I think the only explanation for this kind of thing happening at New World is because part of the shipping and delivery confirmation of items depends on something client-side, which is serious. From my point of view something like this should happen:
Player A trades with Player B
Player A places X gold, both confirm the transaction
A’s game sends to the server the package informing that it has passed X gold to B.
B’s game receives the information that X gold was received, adds the X gold information on the interface and then informs the server that it received X gold, which, in turn, updates the +X gold on the database.
The server tries to tell A’s game that X gold has been debited, but it can’t find the game instance. So, without receiving confirmation from the game itself, he does not deduct the X gold from A’s in database, allowing A to keep the same amount of gold in the bag and send that gold again to another player.

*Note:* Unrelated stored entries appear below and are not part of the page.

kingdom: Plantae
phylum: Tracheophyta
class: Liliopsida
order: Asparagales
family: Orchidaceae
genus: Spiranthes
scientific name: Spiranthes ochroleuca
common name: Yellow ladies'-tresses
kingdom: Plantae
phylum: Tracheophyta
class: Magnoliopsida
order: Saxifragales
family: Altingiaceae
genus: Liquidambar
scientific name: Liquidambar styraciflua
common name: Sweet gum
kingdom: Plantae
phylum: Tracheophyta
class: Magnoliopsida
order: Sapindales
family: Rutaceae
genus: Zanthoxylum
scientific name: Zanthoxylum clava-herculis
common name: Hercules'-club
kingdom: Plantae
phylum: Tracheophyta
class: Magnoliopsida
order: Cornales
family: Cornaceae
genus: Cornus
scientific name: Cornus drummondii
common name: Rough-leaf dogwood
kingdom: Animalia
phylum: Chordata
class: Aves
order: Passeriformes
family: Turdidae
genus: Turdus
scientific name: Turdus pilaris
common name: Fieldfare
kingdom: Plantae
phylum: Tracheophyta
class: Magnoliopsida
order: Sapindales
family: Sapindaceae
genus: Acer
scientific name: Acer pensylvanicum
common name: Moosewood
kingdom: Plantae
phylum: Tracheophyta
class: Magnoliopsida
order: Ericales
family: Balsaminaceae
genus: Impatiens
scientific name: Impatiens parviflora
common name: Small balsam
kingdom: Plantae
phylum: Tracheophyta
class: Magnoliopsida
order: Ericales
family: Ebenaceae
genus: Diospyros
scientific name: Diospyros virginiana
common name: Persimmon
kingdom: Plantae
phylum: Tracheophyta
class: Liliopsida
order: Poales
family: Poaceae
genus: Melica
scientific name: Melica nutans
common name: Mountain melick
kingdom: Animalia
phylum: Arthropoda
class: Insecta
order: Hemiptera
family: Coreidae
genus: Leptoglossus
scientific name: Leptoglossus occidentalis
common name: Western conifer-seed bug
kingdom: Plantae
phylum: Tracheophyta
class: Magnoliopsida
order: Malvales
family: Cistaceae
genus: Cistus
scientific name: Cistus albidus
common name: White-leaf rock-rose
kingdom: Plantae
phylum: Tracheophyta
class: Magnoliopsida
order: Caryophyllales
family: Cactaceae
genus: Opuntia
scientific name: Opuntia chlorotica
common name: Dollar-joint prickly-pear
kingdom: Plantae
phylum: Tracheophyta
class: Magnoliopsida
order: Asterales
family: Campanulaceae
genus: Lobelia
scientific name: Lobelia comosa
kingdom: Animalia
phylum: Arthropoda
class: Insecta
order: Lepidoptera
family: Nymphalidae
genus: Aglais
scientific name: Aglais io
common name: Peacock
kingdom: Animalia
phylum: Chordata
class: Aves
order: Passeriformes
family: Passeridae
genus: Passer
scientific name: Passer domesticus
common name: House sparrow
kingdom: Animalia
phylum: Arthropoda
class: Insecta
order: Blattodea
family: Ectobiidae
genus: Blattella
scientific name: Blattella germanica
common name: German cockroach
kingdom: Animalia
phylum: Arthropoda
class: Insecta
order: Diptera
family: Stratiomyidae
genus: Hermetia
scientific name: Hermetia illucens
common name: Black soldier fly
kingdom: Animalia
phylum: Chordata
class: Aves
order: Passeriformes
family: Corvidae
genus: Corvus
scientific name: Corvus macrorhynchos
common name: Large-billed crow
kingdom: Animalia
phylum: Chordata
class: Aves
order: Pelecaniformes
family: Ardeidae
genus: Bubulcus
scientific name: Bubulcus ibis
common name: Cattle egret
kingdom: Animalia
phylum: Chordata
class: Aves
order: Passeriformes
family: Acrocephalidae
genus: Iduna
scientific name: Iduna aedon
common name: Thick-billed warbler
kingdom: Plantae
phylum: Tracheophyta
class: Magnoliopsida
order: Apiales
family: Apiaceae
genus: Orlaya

Having all this flow explained now comes the question that worries me the most: is it possible to simulate the packages from the 4th step of this transaction even though the bug has been resolved?
shameless bump - obviously there is inconstancies in the databases themselves with naming, perhaps to keep the servers ‘distinct’ in a world approach.
…but really all I want is some attention to /unstuck…
because I’m stuck behind terrain again… having just climbed behind a boulder. Unstuck doesn’t place me outside of this terrain. It only places me back to where I got stuck? Or something… I duno.
Lineage 2 used the Unreal Engine, which has a C# plugin allowing you to write wrapper code for the engine. So I assuming your talking about some ‘emulator home brew version’ which is not going to have the same net-code or even the same game engine. So, whatever you worked on was not an actual online game server, lets just get that out there first.
To the actual point, there are dupes in all games, they just need to clamp down on actions that result in the duping of anything by tracking any object that has duplicate ID#'s (the name ranges from game to game where each object in game as a unique identifier) and if duped that can trigger an email or in game notification to a GM actively by ‘active transaction monitoring code’ or retro-actively via a ‘log tracking’ set of code.
Just saying… they probably already have this in place, and have a list of peeps to ban already.
Thing is: the game language doesn’t matter if the structured logic about item transactions is flaw in the backend, same works on any application (web, cellphone, et cetera).
In my example, “Java Homebrewed servers” fixed it not changing the engine of the game or how the game works in this cases, but making fixes on the backend itself that’s was bad developed.
My concern is the NW game seems to work very similar and it makes “easy” to hackers to do it… there’s a lot of “BOT” softwares that is already on the market working fine on the game, then it’s just a matter of time to people realize how to hack the packets, if is this the case.
Maybe, your logic is sound, that much is true, but all this talk about packets, I am not so sure. Most likely they are using memory injection tools where you find a loc in mem and you trap those pointers, or clone the pointers, name them and assign or inject new data into the mem locs. That is what is going on here.
In the 1980s it was a peek and poke, in more modern times its a memory injection, same idea, different name.
But your concerns are 100% spot on and I agree. Too much data running unchecked in the client application that can be ‘modded’ on the fly.
Bruh, doesn’t that refer to people simply using a lag switch? Not actual injection.
To my knowledge, what was happening is that people would way for the “gold sent” step but disconnect (lag) before the (gold deducted) step, meaning that the transaction would be cancelled bug the person already received the item, this confusing the packet process, which leads to dupes.
“First, i wish to explain why we turned off things. We aware about a small number of players using an package manipulation approach to create invalid transactions. […]”
But, first of all: why the game server isn’t updating the player gold/items amounts in database after every transaction: It’s because the client isn’t responding? THAT’S REALLY DUMB and open’s a door to the hell of bug expoilters to do exactly what I’ve talked about on the original post on this thread.
All item’s transactions must be server-side, the gameserver must update the character inventory on database after every transaction (even the client isn’t responding) and the game client must update the local inventory data based on server info every time inventory/stash/trade window is opened to update item amounts and if the server isn’t responding the character should be disabled to trade, spend or deposit anything. That’s the only way to avoid this kind of behavior: the game client need to be 100% passive.